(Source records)

- - - - - - -

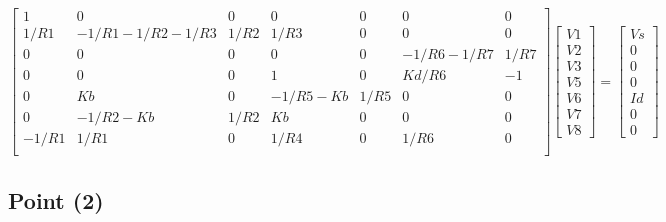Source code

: $$
\begin{bmatrix} 
   1     & 0               & 0    & 0           & 0    & 0          & 0    \\
   1/R1  & -1/R1-1/R2-1/R3 & 1/R2 & 1/R3        & 0    & 0          & 0    \\
   0     & 0               & 0    & 0           & 0    & -1/R6-1/R7 & 1/R7 \\
   0     & 0               & 0    & 1           & 0    & Kd/R6      & -1   \\
   0     & Kb              & 0    & -1/R5-Kb    & 1/R5 & 0          & 0    \\
   0     & -1/R2-Kb        & 1/R2 & Kb          & 0    & 0          & 0    \\
   -1/R1 & 1/R1            & 0    & 1/R4        & 0    & 1/R6       & 0    \\
\end {bmatrix} 
\begin{bmatrix}
V1 \\ V2 \\ V3 \\ V5 \\ V6 \\ V7 \\ V8
\end {bmatrix} 
=
\begin{bmatrix} 
Vs \\ 0 \\ 0 \\ 0 \\ Id \\ 0 \\ 0
\end {bmatrix} 
$$ 


%    

\subsection{Point (2)} 

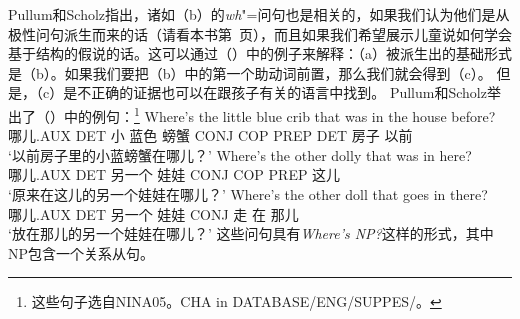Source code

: \largerpage
\noindent
Pullum和Scholz指出，诸如（b）的\emph{wh}"=问句也是相关的，如果我们认为他们是从极性问句派生而来的话（请看本书第~\pageref{Seite-GB-Entscheidungsfragen-Englisch}页），而且如果我们希望展示儿童说如何学会基于结构的假说的话。这可以通过（）中的例子来解释：（a）被派生出的基础形式是（b）。如果我们要把（b）中的第一个助动词前置，那么我们就会得到（c）。
\eal
{}
\zl
但是，（c）是不正确的证据也可以在跟孩子有关的语言中找到。
Pullum和Scholz举出了（）中的例句：\footnote{
这些句子选自NINA05。CHA in DATABASE/ENG/SUPPES/。
}
\eal
\label{wh-Fragen-Hilfsverbinversion}
\ex 
\gll Where's the little blue crib that was in the house before?\\
哪儿.AUX DET 小 蓝色 螃蟹 CONJ COP PREP DET 房子 以前\\
\glt `以前房子里的小蓝螃蟹在哪儿？'
\ex 
\gll Where's the other dolly that was in here?\\
哪儿.AUX DET 另一个 娃娃  CONJ COP PREP 这儿\\
\glt `原来在这儿的另一个娃娃在哪儿？'
\ex 
\gll Where's the other doll that goes in there?\\
哪儿.AUX DET 另一个 娃娃 CONJ 走 在 那儿 \\
\glt `放在那儿的另一个娃娃在哪儿？'
\zl
这些问句具有\emph{Where's NP?}这样的形式，其中NP包含一个关系从句。

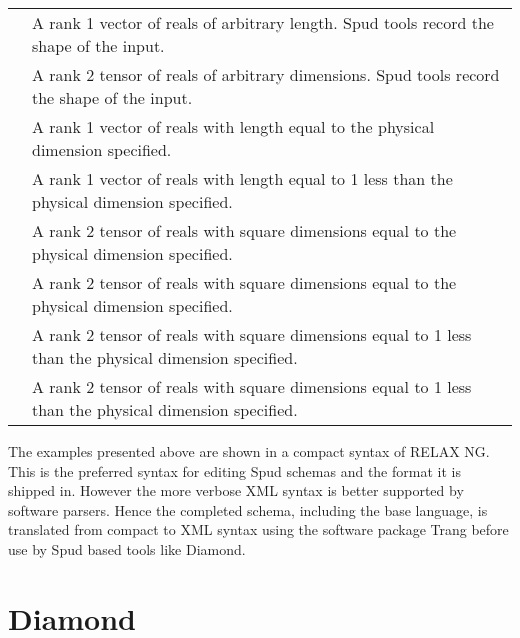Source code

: \documentclass[a4paper, 11pt]{book}
\begin{document}
\begin{tabular}{lp{8cm}}
\lstinline *real_vector* & A rank 1 vector of reals of arbitrary length.  Spud tools record the shape of the input. \\
\lstinline *real_tensor* & A rank 2 tensor of reals of arbitrary dimensions.  Spud tools record the shape of the input. \\
\lstinline *real_dim_vector* & A rank 1 vector of reals with length equal to the physical dimension specified. \\
\lstinline *real_dim_minus_one_vector* & A rank 1 vector of reals with length equal to 1 less than the physical dimension specified. \\
\lstinline *real_dim_tensor* & A rank 2 tensor of reals with square dimensions equal to the physical dimension specified. \\
\lstinline *real_dim_symmetric_tensor* & A rank 2 tensor of reals with square dimensions equal to the physical dimension specified. \\
\lstinline *real_dim_minus_one_tensor* & A rank 2 tensor of reals with square dimensions equal to 1 less than the physical dimension specified. \\
\lstinline *real_dim_minus_one_symmetric_tensor* & A rank 2 tensor of reals with square dimensions equal to 1 less than the physical dimension specified.
\end{tabular}

The examples presented above are shown in a compact syntax of RELAX NG.  This is the preferred syntax for editing Spud schemas and the format it is shipped in.   However the more verbose XML syntax is better supported by software parsers.  Hence the completed schema, including the base language, is translated from compact to XML syntax using the software package Trang before use by Spud based tools like Diamond.

\chapter{Diamond}
\end{document}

- - - - - - -

Output the records above unchanged, minus their pictures.

**RESULT OF THE TASK**
Source code

: $$
\begin{bmatrix} 
   1     & 0               & 0    & 0           & 0    & 0          & 0    \\
   1/R1  & -1/R1-1/R2-1/R3 & 1/R2 & 1/R3        & 0    & 0          & 0    \\
   0     & 0               & 0    & 0           & 0    & -1/R6-1/R7 & 1/R7 \\
   0     & 0               & 0    & 1           & 0    & Kd/R6      & -1   \\
   0     & Kb              & 0    & -1/R5-Kb    & 1/R5 & 0          & 0    \\
   0     & -1/R2-Kb        & 1/R2 & Kb          & 0    & 0          & 0    \\
   -1/R1 & 1/R1            & 0    & 1/R4        & 0    & 1/R6       & 0    \\
\end {bmatrix} 
\begin{bmatrix}
V1 \\ V2 \\ V3 \\ V5 \\ V6 \\ V7 \\ V8
\end {bmatrix} 
=
\begin{bmatrix} 
Vs \\ 0 \\ 0 \\ 0 \\ Id \\ 0 \\ 0
\end {bmatrix} 
$$ 


%    

\subsection{Point (2)} 

Source code

: \largerpage
\noindent
Pullum和Scholz指出，诸如（b）的\emph{wh}"=问句也是相关的，如果我们认为他们是从极性问句派生而来的话（请看本书第~\pageref{Seite-GB-Entscheidungsfragen-Englisch}页），而且如果我们希望展示儿童说如何学会基于结构的假说的话。这可以通过（）中的例子来解释：（a）被派生出的基础形式是（b）。如果我们要把（b）中的第一个助动词前置，那么我们就会得到（c）。
\eal
{}
\zl
但是，（c）是不正确的证据也可以在跟孩子有关的语言中找到。
Pullum和Scholz举出了（）中的例句：\footnote{
这些句子选自NINA05。CHA in DATABASE/ENG/SUPPES/。
}
\eal
\label{wh-Fragen-Hilfsverbinversion}
\ex 
\gll Where's the little blue crib that was in the house before?\\
哪儿.AUX DET 小 蓝色 螃蟹 CONJ COP PREP DET 房子 以前\\
\glt `以前房子里的小蓝螃蟹在哪儿？'
\ex 
\gll Where's the other dolly that was in here?\\
哪儿.AUX DET 另一个 娃娃  CONJ COP PREP 这儿\\
\glt `原来在这儿的另一个娃娃在哪儿？'
\ex 
\gll Where's the other doll that goes in there?\\
哪儿.AUX DET 另一个 娃娃 CONJ 走 在 那儿 \\
\glt `放在那儿的另一个娃娃在哪儿？'
\zl
这些问句具有\emph{Where's NP?}这样的形式，其中NP包含一个关系从句。

Source code

: \documentclass[a4paper, 11pt]{book}
\begin{document}
\begin{tabular}{lp{8cm}}
\lstinline *real_vector* & A rank 1 vector of reals of arbitrary length.  Spud tools record the shape of the input. \\
\lstinline *real_tensor* & A rank 2 tensor of reals of arbitrary dimensions.  Spud tools record the shape of the input. \\
\lstinline *real_dim_vector* & A rank 1 vector of reals with length equal to the physical dimension specified. \\
\lstinline *real_dim_minus_one_vector* & A rank 1 vector of reals with length equal to 1 less than the physical dimension specified. \\
\lstinline *real_dim_tensor* & A rank 2 tensor of reals with square dimensions equal to the physical dimension specified. \\
\lstinline *real_dim_symmetric_tensor* & A rank 2 tensor of reals with square dimensions equal to the physical dimension specified. \\
\lstinline *real_dim_minus_one_tensor* & A rank 2 tensor of reals with square dimensions equal to 1 less than the physical dimension specified. \\
\lstinline *real_dim_minus_one_symmetric_tensor* & A rank 2 tensor of reals with square dimensions equal to 1 less than the physical dimension specified.
\end{tabular}

The examples presented above are shown in a compact syntax of RELAX NG.  This is the preferred syntax for editing Spud schemas and the format it is shipped in.   However the more verbose XML syntax is better supported by software parsers.  Hence the completed schema, including the base language, is translated from compact to XML syntax using the software package Trang before use by Spud based tools like Diamond.

\chapter{Diamond}
\end{document}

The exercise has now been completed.